The thoughts of the inquirer to whom I allude may roughly be stated thus:—
He saw in human life the working out of a great process, in the toil and strain of our human history he saw the becoming of man. There is a defect whereby we fall short of the true measure of our being, and that defect is made good in the course of history.
It is owing to that defect that we perceive evil; and in the perception of evil and suffering lies our healing, for we shall be forced into that path at last, after trying every other, which is the true one.
And this, the history of the redemption of man, is what he saw in all the scenes of life; each most trivial occurrence was great and significant in relation to this.
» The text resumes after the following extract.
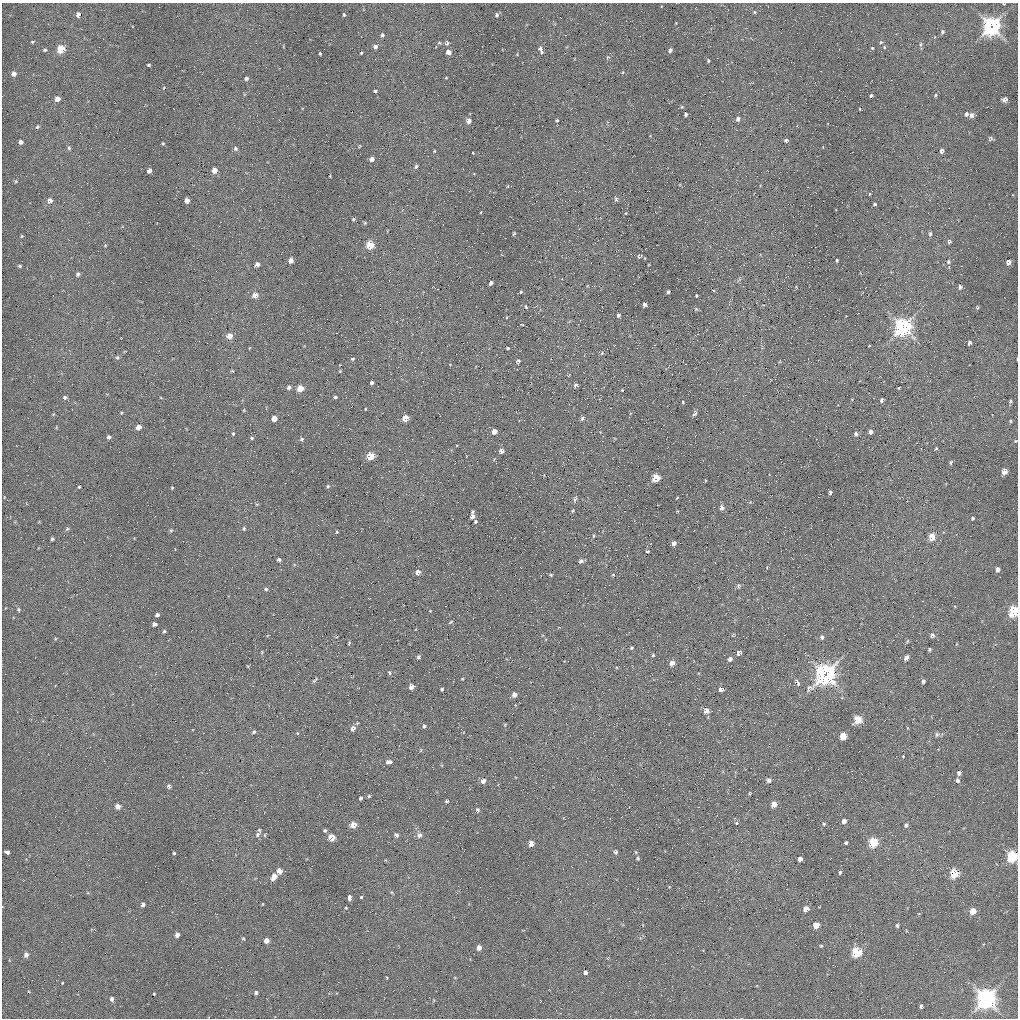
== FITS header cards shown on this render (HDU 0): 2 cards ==
NAXIS1  =                 1016 / length of data axis 1
NAXIS2  =                 1016 / length of data axis 2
And, further, he put forward a definite statement with regard to this defect, this lack of true being, for it lay, he said, in the self-centredness of our emotions, in the limitation of them to our bodily selves. He looked for a time when, driven from all thoughts of our own pain or pleasure, good or evil, we should say, in view of the miseries of our fellow-creatures, Let me be anyhow, use my body and my mind in any way, so that I serve.
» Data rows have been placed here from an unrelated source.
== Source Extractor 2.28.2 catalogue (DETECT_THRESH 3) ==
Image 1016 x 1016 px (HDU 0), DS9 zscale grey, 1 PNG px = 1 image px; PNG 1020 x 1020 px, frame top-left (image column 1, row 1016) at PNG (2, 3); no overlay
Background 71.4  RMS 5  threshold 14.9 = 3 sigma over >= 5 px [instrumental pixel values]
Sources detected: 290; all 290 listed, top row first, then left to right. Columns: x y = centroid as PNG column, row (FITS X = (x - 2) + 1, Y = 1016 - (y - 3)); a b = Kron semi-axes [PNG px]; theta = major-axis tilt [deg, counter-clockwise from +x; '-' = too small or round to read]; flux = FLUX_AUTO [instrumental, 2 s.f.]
And this, it seems to me, is the true aspiration; for, just as a note of music flings itself into the march of the melody, and, losing itself in it, is used for it and lost as a separate being, so we should throw these lives of ours as freely into the service of—whom?
Here comes the difficulty. Let it be granted that we should have no self-rights, limit our service in no way, still the question comes, What shall we serve?
It is far happier to have some concrete object to which we are devoted, or to be bound up in the ceaseless round of active life, wherein each day presents so many necessities that we have no room for choice.